::: Exercise inputs :::

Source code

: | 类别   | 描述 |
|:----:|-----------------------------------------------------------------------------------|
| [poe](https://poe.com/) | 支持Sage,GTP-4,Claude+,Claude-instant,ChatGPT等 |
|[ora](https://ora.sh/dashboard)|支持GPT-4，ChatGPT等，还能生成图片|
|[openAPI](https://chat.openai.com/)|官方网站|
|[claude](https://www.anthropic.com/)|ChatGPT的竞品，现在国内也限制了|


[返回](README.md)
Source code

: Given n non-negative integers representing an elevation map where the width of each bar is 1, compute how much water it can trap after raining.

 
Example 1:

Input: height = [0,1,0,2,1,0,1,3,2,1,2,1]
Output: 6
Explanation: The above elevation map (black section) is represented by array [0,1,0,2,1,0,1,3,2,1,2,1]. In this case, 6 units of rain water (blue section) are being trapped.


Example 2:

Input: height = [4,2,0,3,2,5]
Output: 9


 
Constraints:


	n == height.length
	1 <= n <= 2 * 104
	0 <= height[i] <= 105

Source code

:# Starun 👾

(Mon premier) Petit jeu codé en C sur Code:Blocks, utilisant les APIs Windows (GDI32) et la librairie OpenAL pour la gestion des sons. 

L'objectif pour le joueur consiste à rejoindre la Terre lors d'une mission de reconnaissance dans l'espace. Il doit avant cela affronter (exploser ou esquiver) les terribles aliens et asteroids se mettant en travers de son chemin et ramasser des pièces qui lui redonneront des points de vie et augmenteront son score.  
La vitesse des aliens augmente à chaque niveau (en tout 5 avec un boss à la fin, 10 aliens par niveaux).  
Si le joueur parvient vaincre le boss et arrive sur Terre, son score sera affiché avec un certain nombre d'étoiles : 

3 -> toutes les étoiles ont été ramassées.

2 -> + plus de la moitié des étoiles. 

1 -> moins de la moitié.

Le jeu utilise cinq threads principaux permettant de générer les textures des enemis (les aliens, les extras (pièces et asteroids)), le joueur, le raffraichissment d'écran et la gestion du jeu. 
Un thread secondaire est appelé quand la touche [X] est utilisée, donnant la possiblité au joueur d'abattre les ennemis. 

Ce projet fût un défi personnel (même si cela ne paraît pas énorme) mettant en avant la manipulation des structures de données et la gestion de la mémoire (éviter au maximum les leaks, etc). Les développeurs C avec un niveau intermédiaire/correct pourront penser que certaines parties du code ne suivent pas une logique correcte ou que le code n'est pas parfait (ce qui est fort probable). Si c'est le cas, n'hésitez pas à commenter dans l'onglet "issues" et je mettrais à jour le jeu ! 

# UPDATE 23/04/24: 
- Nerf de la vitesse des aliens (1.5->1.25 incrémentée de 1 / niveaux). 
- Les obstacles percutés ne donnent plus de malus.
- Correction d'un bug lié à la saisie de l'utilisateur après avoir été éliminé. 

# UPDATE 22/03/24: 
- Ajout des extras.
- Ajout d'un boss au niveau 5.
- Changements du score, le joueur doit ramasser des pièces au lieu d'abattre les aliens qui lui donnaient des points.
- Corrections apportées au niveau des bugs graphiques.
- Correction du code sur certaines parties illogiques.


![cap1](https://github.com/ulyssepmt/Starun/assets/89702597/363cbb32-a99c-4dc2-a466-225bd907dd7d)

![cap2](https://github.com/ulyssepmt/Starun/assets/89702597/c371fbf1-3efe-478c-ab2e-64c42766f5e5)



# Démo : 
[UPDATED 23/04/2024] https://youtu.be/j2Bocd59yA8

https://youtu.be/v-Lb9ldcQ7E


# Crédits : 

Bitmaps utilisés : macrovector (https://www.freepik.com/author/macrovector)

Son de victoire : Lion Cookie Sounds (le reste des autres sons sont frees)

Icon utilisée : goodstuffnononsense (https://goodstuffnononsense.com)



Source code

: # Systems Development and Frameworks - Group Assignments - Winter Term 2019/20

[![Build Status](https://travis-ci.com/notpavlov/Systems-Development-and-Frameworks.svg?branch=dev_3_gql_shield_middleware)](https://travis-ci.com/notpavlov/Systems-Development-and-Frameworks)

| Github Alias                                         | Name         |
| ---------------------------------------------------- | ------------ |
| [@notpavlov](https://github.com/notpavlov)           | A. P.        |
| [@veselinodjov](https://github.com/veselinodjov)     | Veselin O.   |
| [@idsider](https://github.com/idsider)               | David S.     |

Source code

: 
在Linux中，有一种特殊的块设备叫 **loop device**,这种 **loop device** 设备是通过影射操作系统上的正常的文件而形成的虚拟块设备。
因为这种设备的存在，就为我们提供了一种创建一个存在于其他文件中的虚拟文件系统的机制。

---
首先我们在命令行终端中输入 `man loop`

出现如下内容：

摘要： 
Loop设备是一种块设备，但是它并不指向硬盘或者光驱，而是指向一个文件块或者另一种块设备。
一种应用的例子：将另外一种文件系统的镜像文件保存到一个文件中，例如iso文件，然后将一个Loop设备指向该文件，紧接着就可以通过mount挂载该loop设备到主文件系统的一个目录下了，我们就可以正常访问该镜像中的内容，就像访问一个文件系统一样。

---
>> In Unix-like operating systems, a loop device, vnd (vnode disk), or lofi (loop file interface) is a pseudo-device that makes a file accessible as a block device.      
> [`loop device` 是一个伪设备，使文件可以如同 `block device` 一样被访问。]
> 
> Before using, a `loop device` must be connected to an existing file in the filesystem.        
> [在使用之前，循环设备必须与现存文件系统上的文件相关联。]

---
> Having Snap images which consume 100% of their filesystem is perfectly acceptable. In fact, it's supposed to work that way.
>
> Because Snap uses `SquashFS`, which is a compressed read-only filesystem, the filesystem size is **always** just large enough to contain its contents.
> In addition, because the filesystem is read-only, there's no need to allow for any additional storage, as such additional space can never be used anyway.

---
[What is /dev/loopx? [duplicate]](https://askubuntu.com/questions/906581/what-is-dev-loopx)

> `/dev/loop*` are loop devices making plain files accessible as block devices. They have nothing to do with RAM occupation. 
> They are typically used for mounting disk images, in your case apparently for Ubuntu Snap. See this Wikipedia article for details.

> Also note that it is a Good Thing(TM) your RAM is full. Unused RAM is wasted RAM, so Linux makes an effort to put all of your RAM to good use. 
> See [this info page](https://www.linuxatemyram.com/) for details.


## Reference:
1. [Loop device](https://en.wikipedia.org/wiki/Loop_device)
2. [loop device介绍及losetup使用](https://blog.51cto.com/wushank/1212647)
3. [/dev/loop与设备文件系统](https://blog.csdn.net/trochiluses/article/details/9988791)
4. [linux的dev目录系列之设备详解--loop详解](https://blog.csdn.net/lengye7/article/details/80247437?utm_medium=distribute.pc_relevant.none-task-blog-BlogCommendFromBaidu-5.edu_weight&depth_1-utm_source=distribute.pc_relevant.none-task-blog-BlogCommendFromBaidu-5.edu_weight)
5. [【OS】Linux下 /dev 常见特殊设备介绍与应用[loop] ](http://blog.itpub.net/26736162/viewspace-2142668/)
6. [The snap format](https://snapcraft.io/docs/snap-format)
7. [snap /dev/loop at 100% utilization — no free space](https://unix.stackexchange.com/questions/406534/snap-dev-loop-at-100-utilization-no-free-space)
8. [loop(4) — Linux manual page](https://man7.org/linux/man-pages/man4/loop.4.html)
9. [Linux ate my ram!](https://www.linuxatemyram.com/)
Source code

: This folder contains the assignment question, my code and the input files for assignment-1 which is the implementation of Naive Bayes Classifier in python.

:::

▶ Work to complete: From the records above, repeat exactly the lines from the one with "1 <= n <= 2 * 104" through the one with "(Mon premier) Petit", both included.

▶ Exercise solution:
	1 <= n <= 2 * 104
	0 <= height[i] <= 105

Source code

:# Starun 👾

(Mon premier) Petit jeu codé en C sur Code:Blocks, utilisant les APIs Windows (GDI32) et la librairie OpenAL pour la gestion des sons. 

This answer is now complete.